Alabama pediatrician Nola Jean Ernest, meanwhile, explained that Covid-19 vaccine skepticism was acting almost like a gateway drug for full-blown anti-vax opinions. “Parents are beginning to come in with those same questions they had with the Covid-19 vaccine,” she said. “‘Is it worth it? Do my kids need this vaccine?’ That is the hesitancy that is starting to blossom.”

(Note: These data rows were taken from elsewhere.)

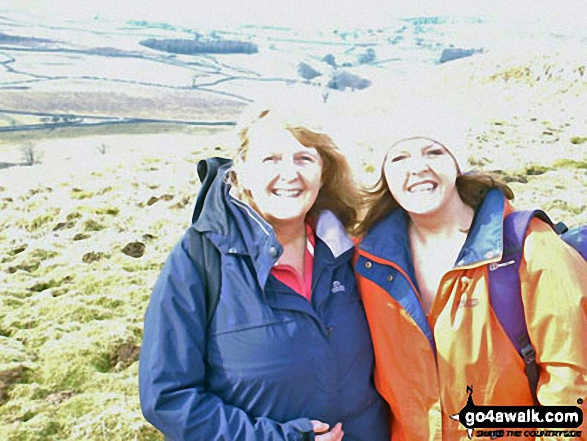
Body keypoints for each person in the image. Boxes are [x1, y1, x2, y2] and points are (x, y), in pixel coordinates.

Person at [139, 103, 390, 440]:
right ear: (241, 170)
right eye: (270, 159)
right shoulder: (200, 259)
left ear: (324, 172)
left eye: (304, 158)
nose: (290, 174)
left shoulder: (351, 251)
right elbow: (166, 397)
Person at [354, 101, 587, 440]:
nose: (417, 168)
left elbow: (572, 381)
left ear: (457, 163)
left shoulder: (530, 246)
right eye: (399, 157)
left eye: (433, 152)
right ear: (383, 174)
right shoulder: (366, 262)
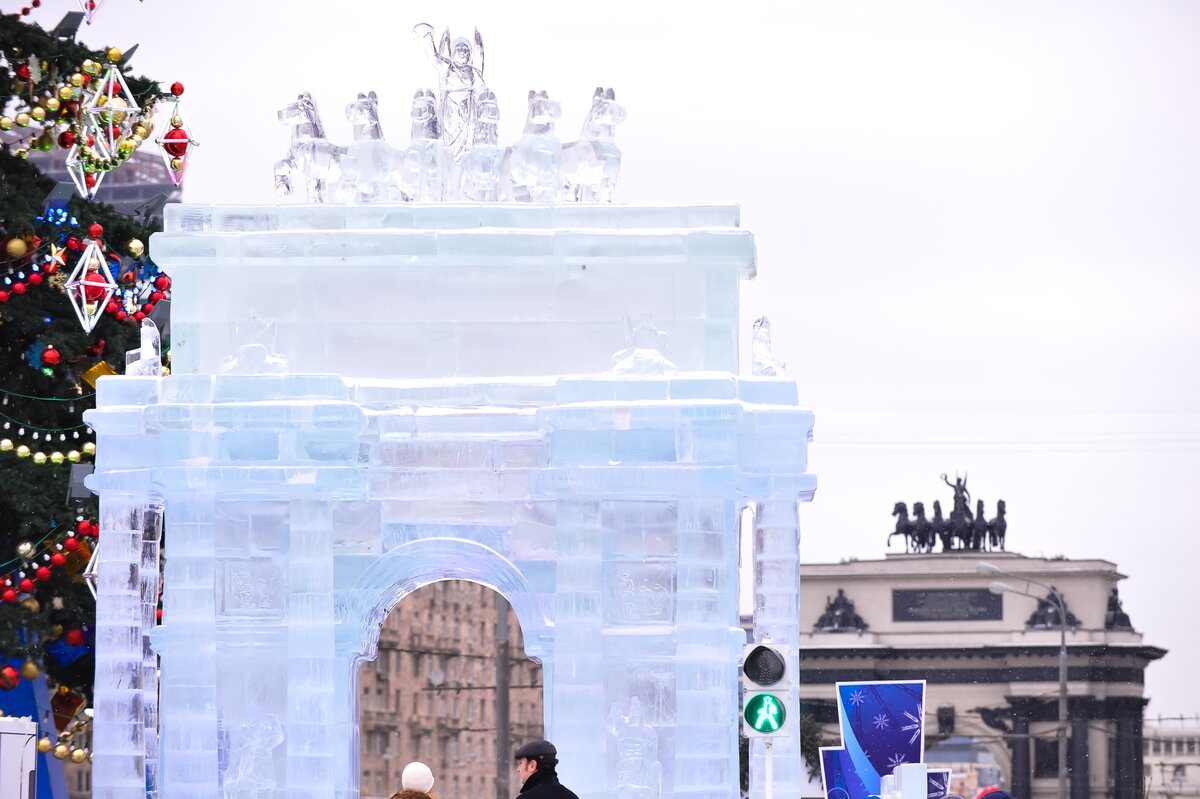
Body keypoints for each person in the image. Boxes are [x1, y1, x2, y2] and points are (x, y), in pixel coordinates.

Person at [514, 740, 579, 799]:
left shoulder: (526, 797)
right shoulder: (571, 796)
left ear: (532, 765)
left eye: (520, 763)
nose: (518, 769)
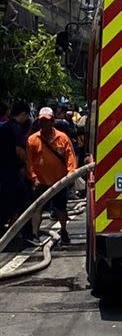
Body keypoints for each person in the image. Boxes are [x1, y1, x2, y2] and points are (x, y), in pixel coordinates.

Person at [26, 107, 77, 244]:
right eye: (42, 121)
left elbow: (70, 157)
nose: (44, 124)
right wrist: (34, 178)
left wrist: (71, 175)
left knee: (61, 208)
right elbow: (29, 162)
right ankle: (35, 234)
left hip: (58, 181)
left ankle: (64, 230)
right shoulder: (33, 140)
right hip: (41, 182)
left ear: (52, 121)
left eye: (47, 121)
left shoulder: (62, 138)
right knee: (37, 208)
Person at [0, 101, 33, 242]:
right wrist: (28, 166)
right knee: (24, 205)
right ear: (24, 114)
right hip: (15, 174)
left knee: (5, 205)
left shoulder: (3, 127)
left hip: (3, 173)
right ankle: (21, 236)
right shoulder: (16, 129)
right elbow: (19, 151)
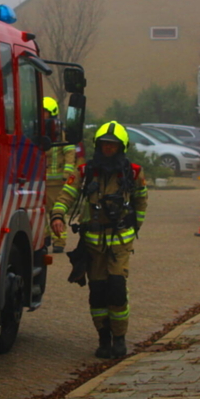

These early data points suggest a long-tail risk from the pandemic. Over the last year, misinformation about the virus has flourished. It has, at the same time, been egged on by enterprising Republicans seeking to damage the Biden administration. Criticism of Covid-19 vaccine mandates has been spread widely and vaguely, often with the argument that such mandates are un-American and unconstitutional. This is patently untrue. In fact, many states where governors have criticized the mandates, like Mississippi, have strict mandates regarding childhood vaccines. This is the inevitable result of a concerted, bad-faith effort to misinform the public about the Covid-19 vaccine. The damage has already been profound. But it is beginning to look like the impact of these cynical campaigns against public health will persist long after the pandemic ends—if the pandemic ends. And if these vaccination trends continue, we might end up reversing the public health victories of decades past.